The leaves are now turning yellow on the fig tree that dominates our garden in Bristol. We have a fig tree in Greece too at the Greek Hovel and it was yielding fruit in the summer that was ripe and wonderful. The UK offering has been a little bit less ripe but I was determined not to get it go to waste and so as a family treat we harvested some of the figs and …hey presto we have a perfect fig chutney.

Three smaller pots have already been handed out as presents and the Mrs and I are working our way through a large pot at home. I reckon it might just last until Christmas.

My only regret is that I did not start this earlier and make more chutney on an industrial scale. The figs start dropping in early September and a good number now lie squashed on the paving. As the leaves fall from the tree I can see another batch of fruit that was hitherto hidden and looks pretty perfect for use.

As ever I shall resolve to be more organised next year and make twice as much.

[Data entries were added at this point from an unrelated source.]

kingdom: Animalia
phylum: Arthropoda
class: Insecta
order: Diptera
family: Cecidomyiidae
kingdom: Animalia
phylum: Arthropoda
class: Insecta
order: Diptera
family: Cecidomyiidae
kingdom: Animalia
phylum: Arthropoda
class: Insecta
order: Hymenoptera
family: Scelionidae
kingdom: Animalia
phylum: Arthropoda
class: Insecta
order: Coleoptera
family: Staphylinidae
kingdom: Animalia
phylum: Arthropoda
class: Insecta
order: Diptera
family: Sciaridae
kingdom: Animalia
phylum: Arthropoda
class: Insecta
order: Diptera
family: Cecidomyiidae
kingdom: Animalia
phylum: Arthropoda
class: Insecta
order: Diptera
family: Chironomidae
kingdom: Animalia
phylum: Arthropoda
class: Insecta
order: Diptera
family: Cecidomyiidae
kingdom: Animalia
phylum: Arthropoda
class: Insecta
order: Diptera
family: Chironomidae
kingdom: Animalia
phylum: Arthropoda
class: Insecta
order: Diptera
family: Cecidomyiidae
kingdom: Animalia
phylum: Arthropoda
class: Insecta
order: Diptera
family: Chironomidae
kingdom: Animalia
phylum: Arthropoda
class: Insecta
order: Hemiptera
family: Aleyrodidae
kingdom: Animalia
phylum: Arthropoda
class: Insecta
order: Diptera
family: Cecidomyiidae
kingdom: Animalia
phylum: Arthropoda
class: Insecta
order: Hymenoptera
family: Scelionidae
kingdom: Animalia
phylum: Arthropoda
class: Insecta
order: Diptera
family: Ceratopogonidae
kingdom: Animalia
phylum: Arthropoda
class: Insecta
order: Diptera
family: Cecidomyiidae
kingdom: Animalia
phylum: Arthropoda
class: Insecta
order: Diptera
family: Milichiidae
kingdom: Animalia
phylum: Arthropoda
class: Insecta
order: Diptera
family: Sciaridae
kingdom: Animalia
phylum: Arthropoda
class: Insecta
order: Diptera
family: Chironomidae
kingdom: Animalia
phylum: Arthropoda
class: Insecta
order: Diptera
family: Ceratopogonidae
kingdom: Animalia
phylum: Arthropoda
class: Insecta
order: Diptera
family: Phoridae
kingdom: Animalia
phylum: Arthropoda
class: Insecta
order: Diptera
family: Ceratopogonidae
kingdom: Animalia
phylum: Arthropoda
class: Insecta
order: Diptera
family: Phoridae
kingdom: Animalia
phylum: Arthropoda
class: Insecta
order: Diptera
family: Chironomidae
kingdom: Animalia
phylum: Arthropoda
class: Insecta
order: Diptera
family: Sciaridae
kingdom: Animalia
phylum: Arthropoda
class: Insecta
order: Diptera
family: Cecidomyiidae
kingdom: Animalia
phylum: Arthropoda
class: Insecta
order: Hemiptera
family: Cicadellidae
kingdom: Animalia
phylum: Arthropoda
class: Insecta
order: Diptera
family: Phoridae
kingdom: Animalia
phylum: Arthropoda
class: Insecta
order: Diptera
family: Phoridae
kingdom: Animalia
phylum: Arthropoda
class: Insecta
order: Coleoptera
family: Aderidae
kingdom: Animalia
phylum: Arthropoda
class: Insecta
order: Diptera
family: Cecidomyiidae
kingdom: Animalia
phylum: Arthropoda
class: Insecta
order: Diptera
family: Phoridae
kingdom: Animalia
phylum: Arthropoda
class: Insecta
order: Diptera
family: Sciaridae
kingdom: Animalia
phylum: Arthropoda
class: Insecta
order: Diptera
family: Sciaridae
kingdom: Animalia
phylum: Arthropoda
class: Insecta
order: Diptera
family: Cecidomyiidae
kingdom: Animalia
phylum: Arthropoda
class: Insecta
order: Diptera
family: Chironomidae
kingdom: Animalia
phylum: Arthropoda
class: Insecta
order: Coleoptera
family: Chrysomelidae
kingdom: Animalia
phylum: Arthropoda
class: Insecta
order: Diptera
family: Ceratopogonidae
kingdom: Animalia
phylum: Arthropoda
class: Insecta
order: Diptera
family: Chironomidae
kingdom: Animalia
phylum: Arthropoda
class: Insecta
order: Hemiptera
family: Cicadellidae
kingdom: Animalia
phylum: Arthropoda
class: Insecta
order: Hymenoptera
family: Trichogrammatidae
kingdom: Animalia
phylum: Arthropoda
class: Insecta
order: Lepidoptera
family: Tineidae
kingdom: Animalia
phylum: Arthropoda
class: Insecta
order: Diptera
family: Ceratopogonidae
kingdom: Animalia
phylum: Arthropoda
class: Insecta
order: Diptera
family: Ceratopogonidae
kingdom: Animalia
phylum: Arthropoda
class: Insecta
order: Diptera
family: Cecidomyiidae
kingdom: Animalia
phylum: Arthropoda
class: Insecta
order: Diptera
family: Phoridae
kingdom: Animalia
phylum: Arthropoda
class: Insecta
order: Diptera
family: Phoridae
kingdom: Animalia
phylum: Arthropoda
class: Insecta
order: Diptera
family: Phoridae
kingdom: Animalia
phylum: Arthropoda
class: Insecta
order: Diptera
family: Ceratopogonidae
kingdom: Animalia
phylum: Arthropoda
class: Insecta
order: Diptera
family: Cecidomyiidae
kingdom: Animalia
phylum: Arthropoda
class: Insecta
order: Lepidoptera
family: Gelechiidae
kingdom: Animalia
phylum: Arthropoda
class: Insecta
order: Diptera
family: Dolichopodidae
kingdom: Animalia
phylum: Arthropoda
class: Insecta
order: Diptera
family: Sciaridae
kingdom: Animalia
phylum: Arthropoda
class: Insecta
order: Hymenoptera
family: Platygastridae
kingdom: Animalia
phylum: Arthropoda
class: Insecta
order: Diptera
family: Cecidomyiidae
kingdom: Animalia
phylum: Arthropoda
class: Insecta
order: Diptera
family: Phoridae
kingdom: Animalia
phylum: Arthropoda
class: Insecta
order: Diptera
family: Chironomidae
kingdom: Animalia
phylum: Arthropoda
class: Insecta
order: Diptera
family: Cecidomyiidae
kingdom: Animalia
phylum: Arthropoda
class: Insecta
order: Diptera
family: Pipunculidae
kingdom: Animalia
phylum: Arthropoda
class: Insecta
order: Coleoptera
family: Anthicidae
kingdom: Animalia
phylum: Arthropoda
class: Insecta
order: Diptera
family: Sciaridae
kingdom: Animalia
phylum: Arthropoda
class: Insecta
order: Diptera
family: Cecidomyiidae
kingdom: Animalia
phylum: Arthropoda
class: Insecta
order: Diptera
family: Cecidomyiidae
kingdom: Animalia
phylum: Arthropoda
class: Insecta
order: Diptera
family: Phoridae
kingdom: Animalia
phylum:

Sadly, with such small volumes produced this year, this product is not available at Real Man Pizza Company although it would be fantastic with our Yarg led cheese board. Maybe in 2015.

When I was kid, autumn was a time for boiling and preserving on an industrial scale. The aspiration of my parents – mainly my mother – was to be as close to self-sufficient as possible. We did not grow wheat so had to buy flour as well as milk, sugar, coffee and meat and corn for the ducks, geese and chickens. But our fields were converted into an extensive garden, we had our own fruit (rhubarb, gooseberries, blackcurrants, redcurrants, raspberries and strawberries) and the hedgerows yielded even more.

All fruit was preserved in jars or made into jam. Chutneys were prepared. Vegetables were pickled or storied in sand for we had no freezer. September to November was time for working on often bitterly cold days – or so I remember it – bringing in the harvest and then preserving it ahead of the winter.

My own efforts are trivial in comparison. But, I hope, that it is a start of the journey back.